Common Use Cases and Examples

1. Fetching Data

Retrieve and display content from a URL.

curl https://example.com
curl https://www.geeksforgeeks.org
  • Multiple URLs:
curl http://site.{one,two,three}.com
  • Numeric Sequence:
curl ftp://ftp.example.com/file[1-20].jpeg

Progress Meter

Displays transfer rate, data transferred, and time remaining.

  • Default Meter:
curl -O ftp://ftp.example.com/file.zip
  • Progress Bar:
curl -# -O ftp://ftp.example.com/file.zip
  • Silent Mode:
curl --silent ftp://ftp.example.com/file.zip

2. Handling HTTP Requests

Send custom HTTP requests with various methods.

  • GET Request:
curl -X GET https://api.sampleapis.com/coffee/hot
  • POST Request:
curl -X POST -d "key1=value1&key2=value2" https://api.sampleapis.com/coffee/hot

3. Downloading Files

Download files from a URL.

  • Save with Custom Name (-o):
curl -o hello.zip ftp://speedtest.tele2.net/1MB.zip
  • Save with Original Name (-O):
curl -O ftp://speedtest.tele2.net/1MB.zip

4. Uploading Files

Upload files to a server (e.g., via FTP).

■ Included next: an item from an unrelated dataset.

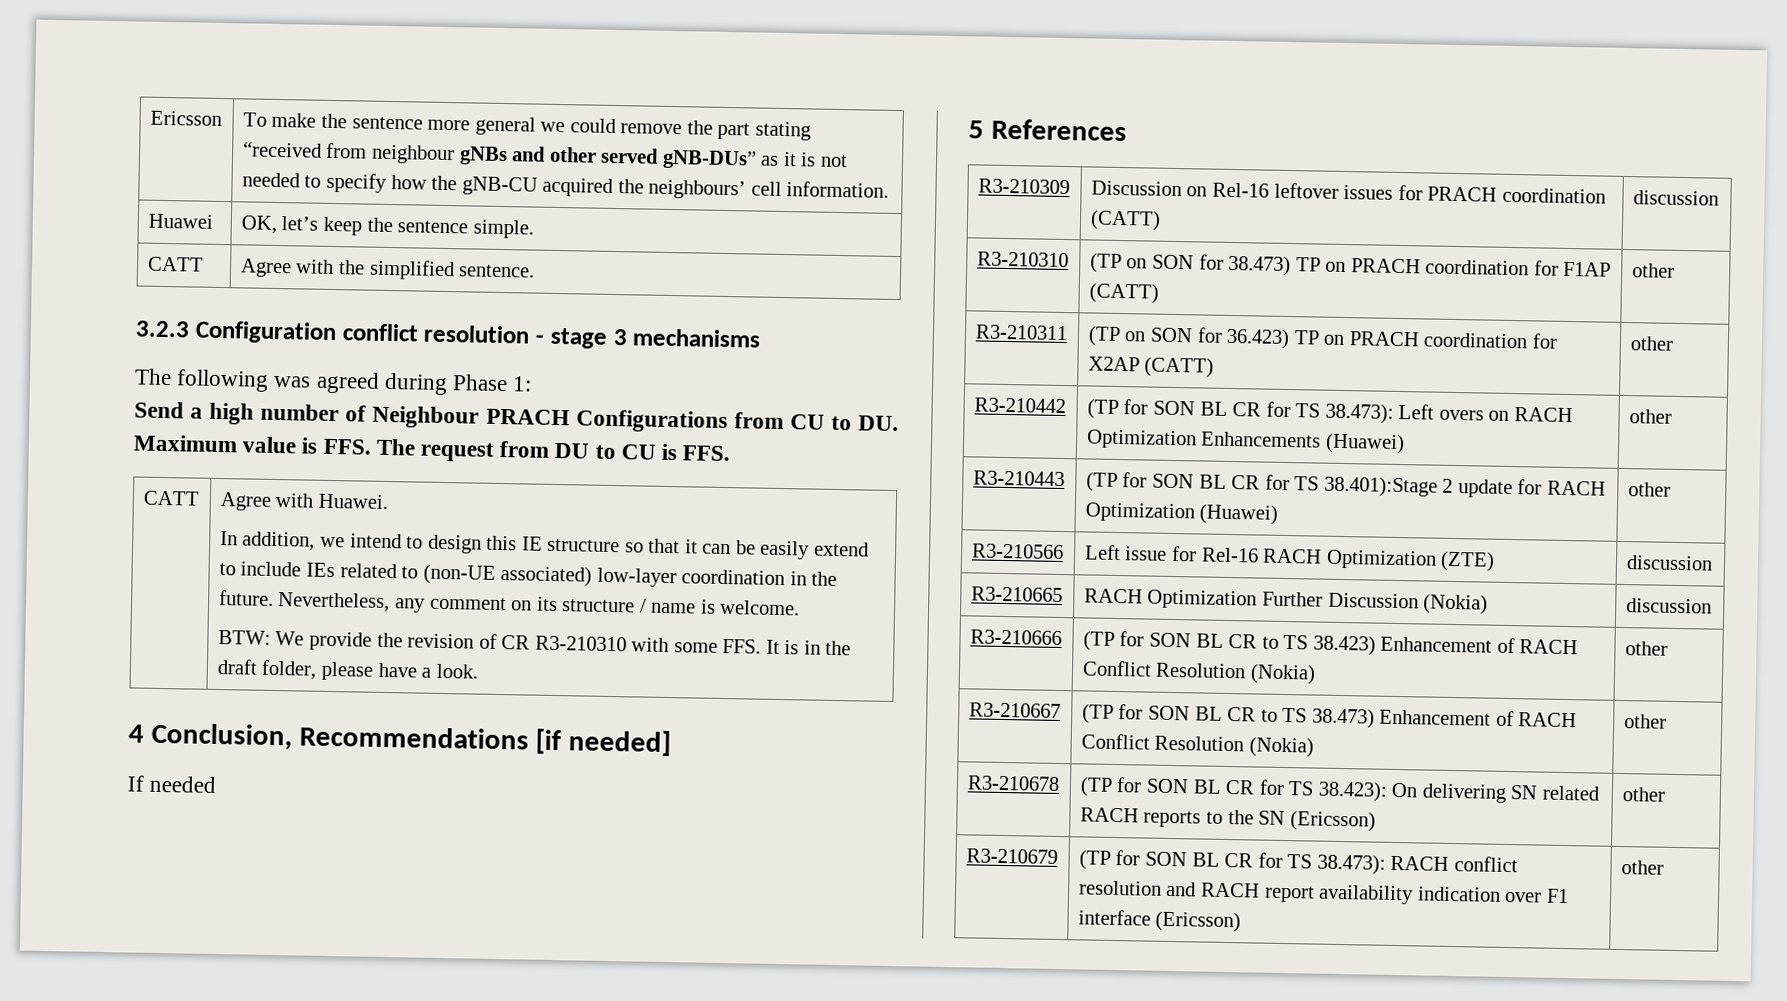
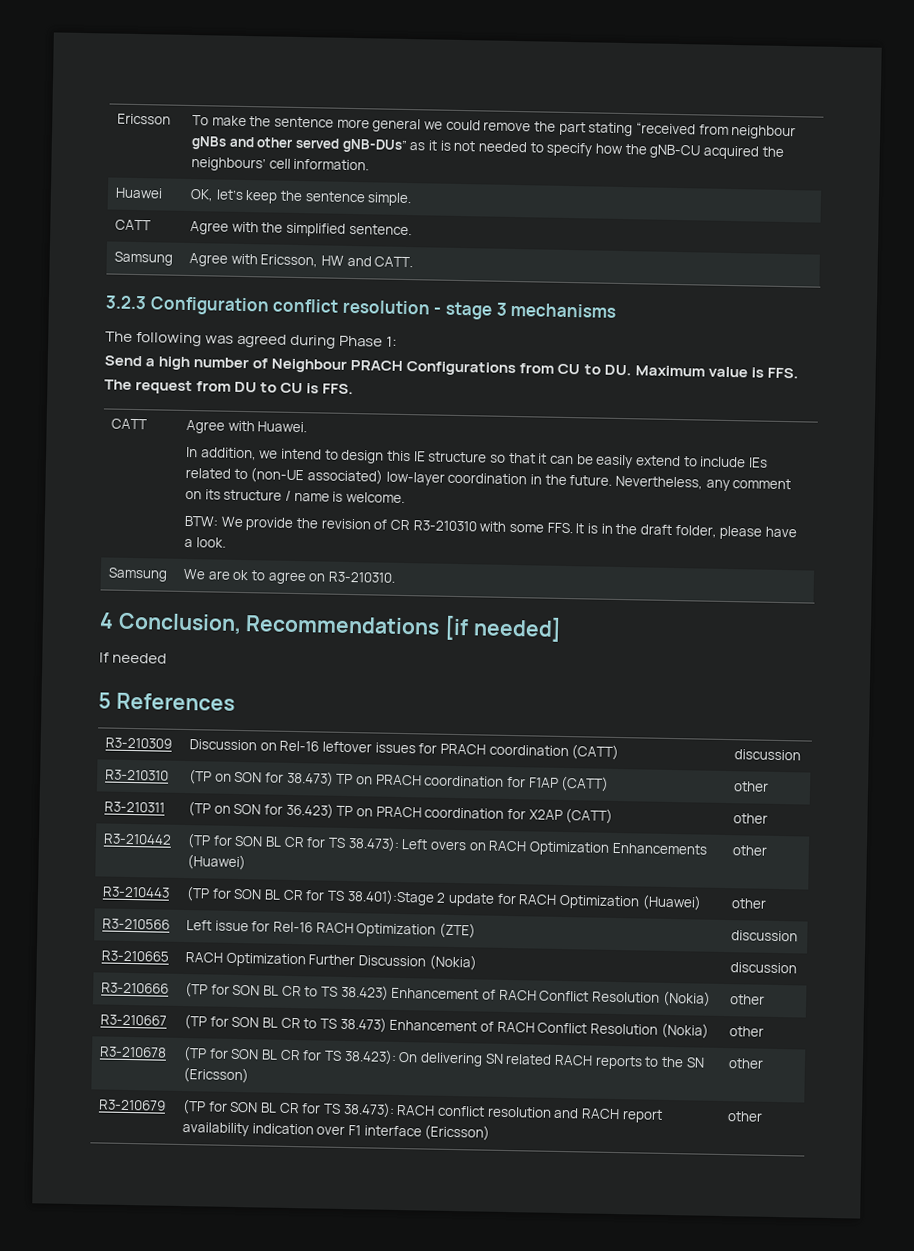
(536, 271) none -> [114,251,174,266] [189,252,414,268] // Samsung | Agree with Ericsson, HW and CATT.
(479, 671) none -> [108,567,169,582] [183,568,396,585] // Samsung | We are ok to agree on R3-210310.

curl -T uploadfile.txt ftp://example.com/upload/

5. Handling Authentication

Access protected resources using credentials.

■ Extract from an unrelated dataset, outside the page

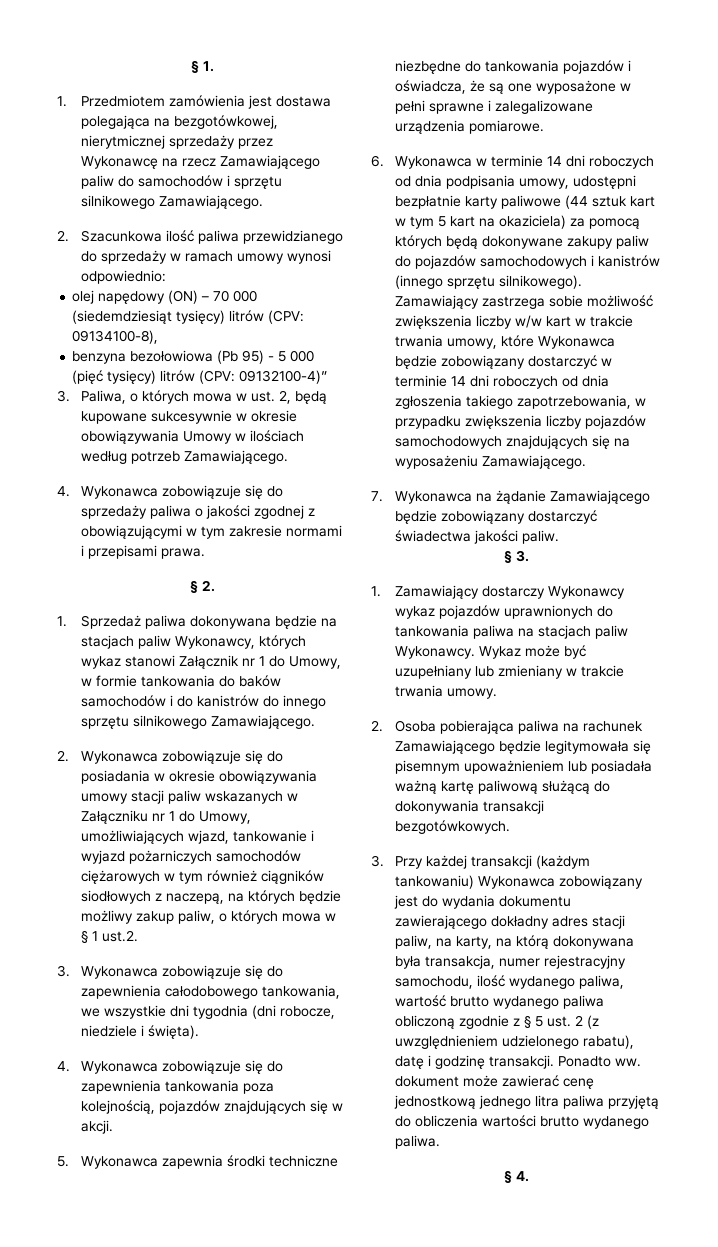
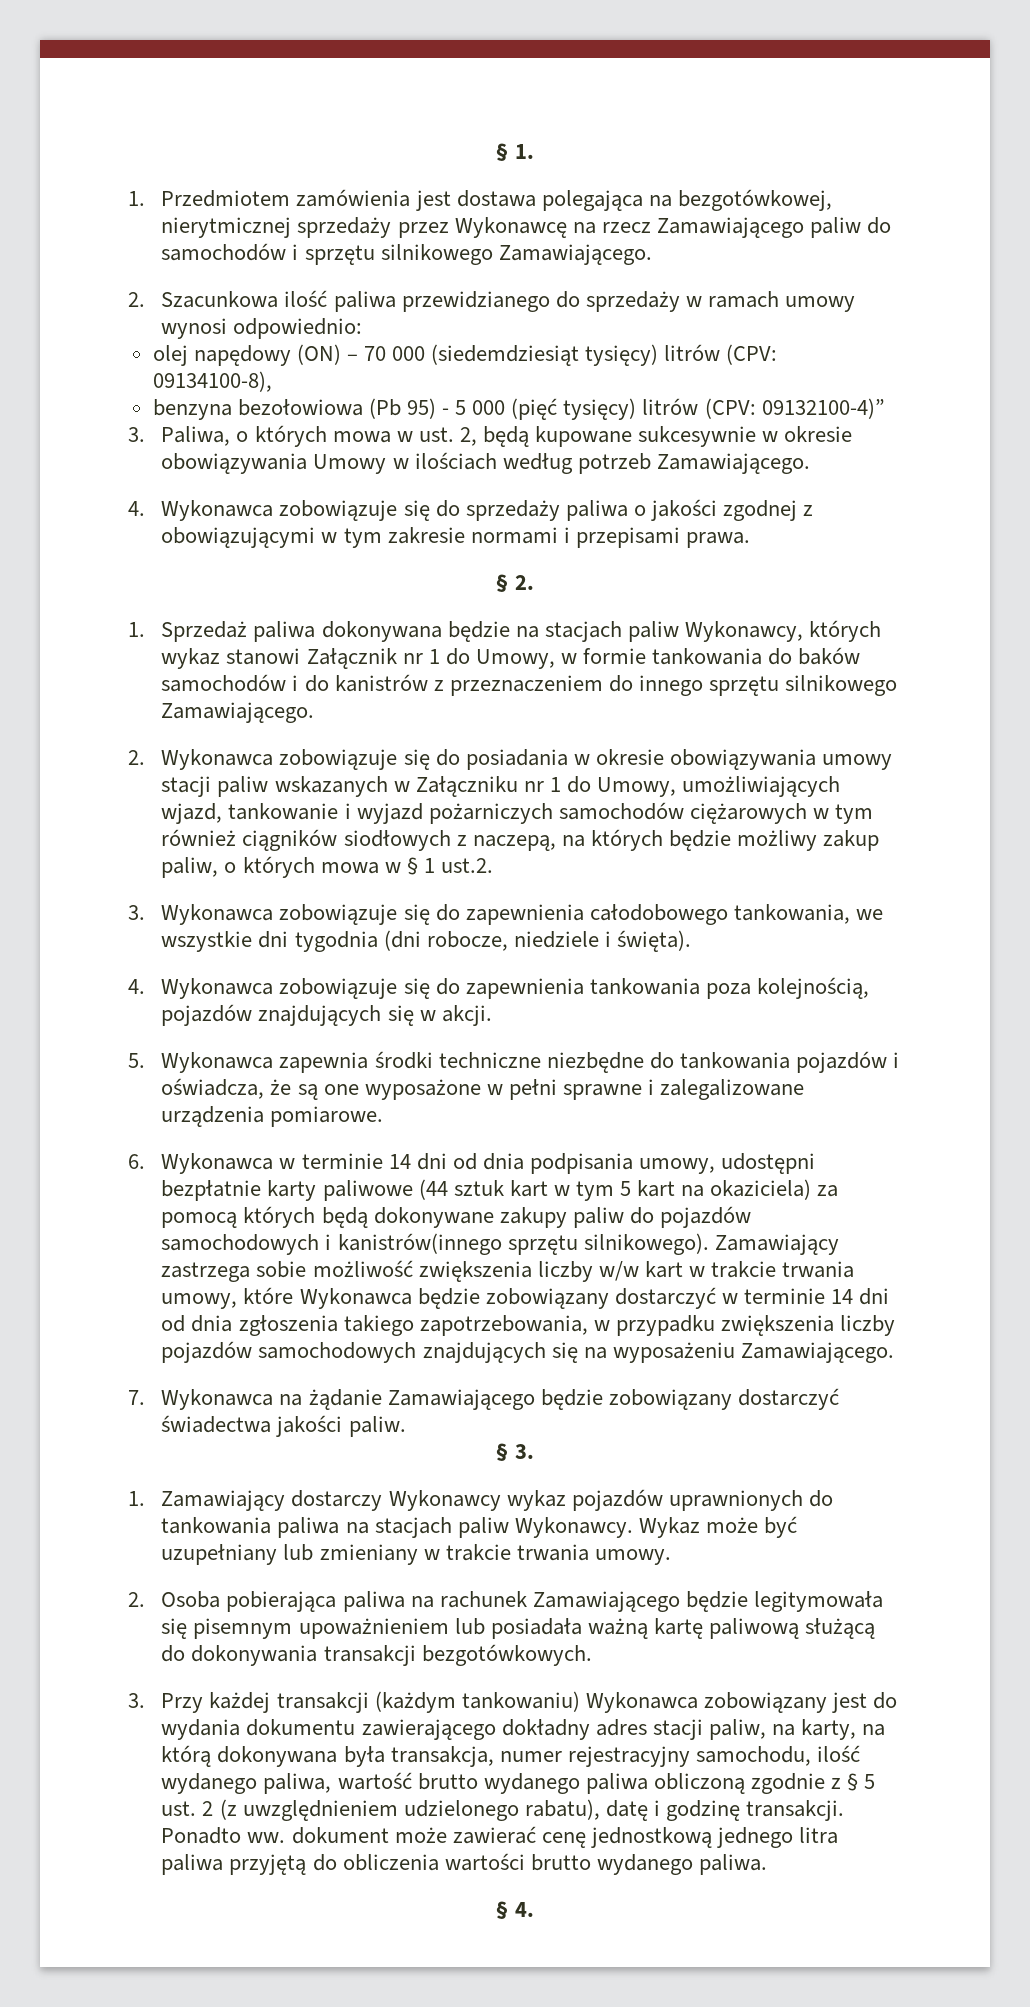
(260, 701) none -> [433,675,603,696] z przeznaczeniem
[589,156,655,169] roboczych -> (447, 1161) none
[598,255,661,267] [395,275,444,289] kanistrów (innego -> [337,1233,502,1255] kanistrów(innego
[493,376,559,389] roboczych -> (890, 1296) none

curl -u username:password https://example.com/api

6. Resuming Interrupted Downloads

Resume a partially downloaded file.

curl -C - -O ftp://speedtest.tele2.net/1MB.zip

7. Limiting Data Rate

Restrict the transfer rate (in bytes).

curl --limit-rate 1000K -O ftp://speedtest.tele2.net/1MB.zip

8. Authenticated FTP Downloads

Download files from a user-authenticated FTP server.

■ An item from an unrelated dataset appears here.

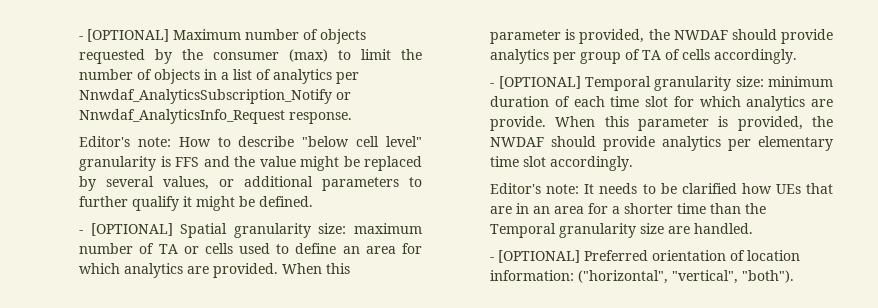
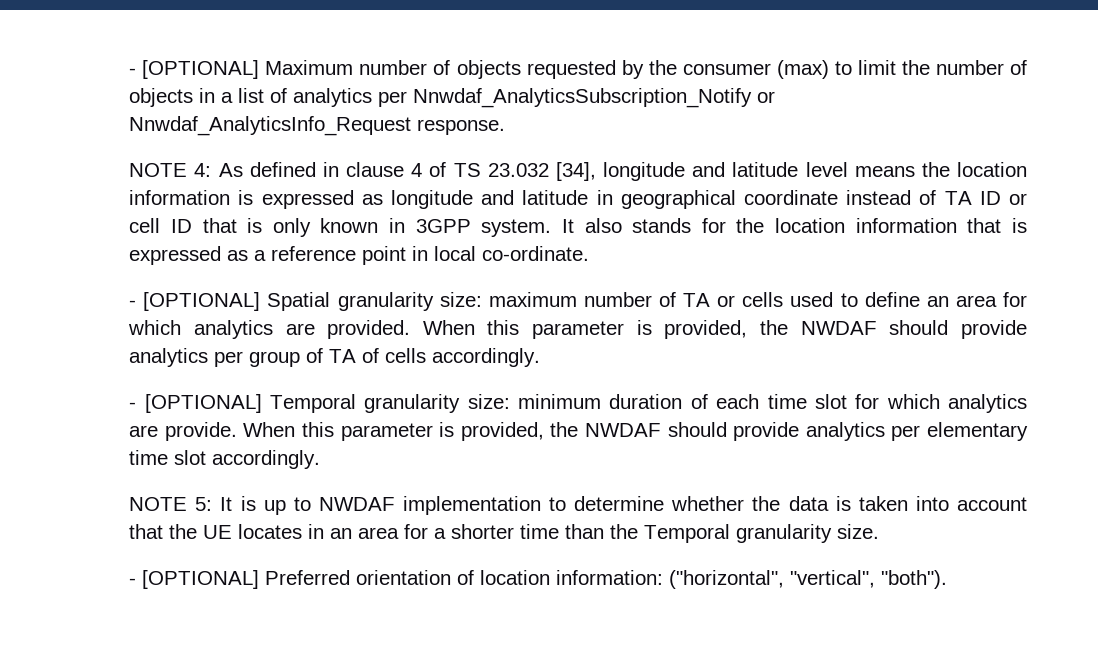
[79,136,422,147] [79,156,423,171] [79,176,422,191] [79,196,314,211] Editor's note: How to describe "below cell level" granularity is FFS and the value might be replaced by several values, or additional parameters to further qualify it might be defined. -> [129,162,1027,181] [129,190,1027,209] [129,218,1027,237] [129,246,590,265] NOTE 4: As defined in clause 4 of TS 23.032 [34], longitude and latitude level means the location information is expressed as longitude and latitude in geographical coordinate instead of TA ID or cell ID that is only known in 3GPP system. It also stands for the location information that is expressed as a reference point in local co-ordinate.
[490,183,833,194] [490,206,513,214] Editor's note: It needs to be clarified how UEs that are -> [129,496,1027,515] [129,524,303,539] NOTE 5: It is up to NWDAF implementation to determine whether the data is taken into account that the UE locates
[640,223,754,234] size are handled. -> [837,524,880,539] size.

curl -u demo:password -O ftp://test.rebex.net/readme.txt

9. Uploading to FTP

Upload a file to an FTP server.

curl -u username:password -T filename ftp://example.com/
  • Append to Existing File:
curl -u username:password -T filename --append ftp://example.com/

10. Generating C Source Code

Output C code using libcurl for the specified command.

curl https://www.geeksforgeeks.org > log.html --libcurl code.c

11. Sending Email

Send emails using SMTP.

curl --url [SMTP_URL] --mail-from [sender_mail] --mail-rcpt [receiver_mail] -n --ssl-reqd -u {email}:{password} -T [Mail_text_file]

12. Using DICT Protocol

Retrieve word definitions.

curl dict://dict.org/d:overclock

Additional Options

  • Show Help:
curl --help
curl --help all  # Full list of options
  • Verbose Output (-v or --verbose):
curl -v https://example.com
  • Version Info (-V or --version):
curl -V
  • Follow Redirects (--location or -L):
curl -L https://example.com
  • Show HTTP Headers (-I or --head):
curl -I https://example.com
  • Show Headers and Content (-i or --include):
curl -i https://example.com
  • Set User Agent (-A or --user-agent):
curl -A "Mozilla/5.0" https://example.com

Installation Verification

Check if cURL is installed:

curl
  • Expected Output:
curl: try 'curl --help' for more information
  • If not installed, refer to the cURL documentation for installation instructions specific to your OS.

Notes

  • Case Sensitivity: Options are case-sensitive (e.g., -v-V).
  • Default HTTP Method: GET is used unless specified (e.g., -d implies POST).
  • Error Handling: For password-protected pages without credentials, expect a 401 error.
  • Redirects: Use -L to follow redirects automatically.
  • FTP Usage: Requires valid credentials and correct file paths.

Conclusion

Developed by Daniel Stenberg, cURL is a powerful and flexible tool for Linux users, enabling efficient data transfer across multiple protocols. Its extensive options and scriptability make it indispensable for automation, debugging, and server communication. For further details, consult the cURL manual or project website.